Running time: 118 minutes. (15A)
Seven Pounds is like a school bully. It wants nothing more than to turn you into a snivelling, weepy-eyed blubber puss. I’d give it my lunch money so as not to have to watch it again. It stars Will Smith as a depressed US Treasury official called Ben Thomas. He begins the film telling a 911 operator he’s going to commit suicide.
We then see him beforehand, investigating the finances of sick people, which involves some very suspect behaviour. He plays good cop, bad cop, engages in strange acts of kindness and falls in love with Rosario Dawson’s Emily, a woman wearing lots of grey pallor make-up and in need of a heart transplant. His best pal needs a bone marrow transplant. Could Woody Harrelson’s blind man need an eye transplant too?

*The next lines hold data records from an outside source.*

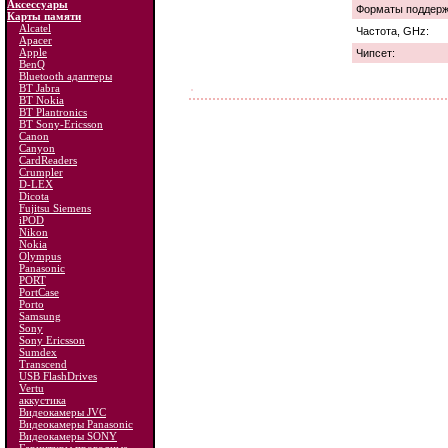
Аксессуары
Форматы поддерж
Карты памяти
Alcatel
Частота, GHz:
Apacer
Apple
Чипсет:
BenQ
Bluetooth адаптеры
BT Jabra
BT Nokia
BT Plantronics
BT Sony-Ericsson
Canon
Canyon
CardReaders
Crumpler
D-LEX
Dicota
Fujitsu Siemens
iPOD
Nikon
Nokia
Olympus
Panasonic
PORT
PortCase
Porto
Samsung
Sony
Sony Ericsson
Sumdex
Transcend
USB FlashDrives
Vertu
аккустика
Видеокамеры JVC
Видеокамеры Panasonic
Видеокамеры SONY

The director Gabriele Muccino, who teamed with Smith for The Pursuit of Happiness, has an engaging style. His movies are neatly constructed and somewhat enigmatic. But this is an insufferable, one-note, minor key, mushy, maudlin melodrama. It’s like listening to Beethoven’s ‘Moonlight Sonata’ only to have someone drop the piano on your head. The plot is designed to keep you guessing and to make you cry as often as possible. Once you’ve stopped guessing and observe its improbable script, cry you will.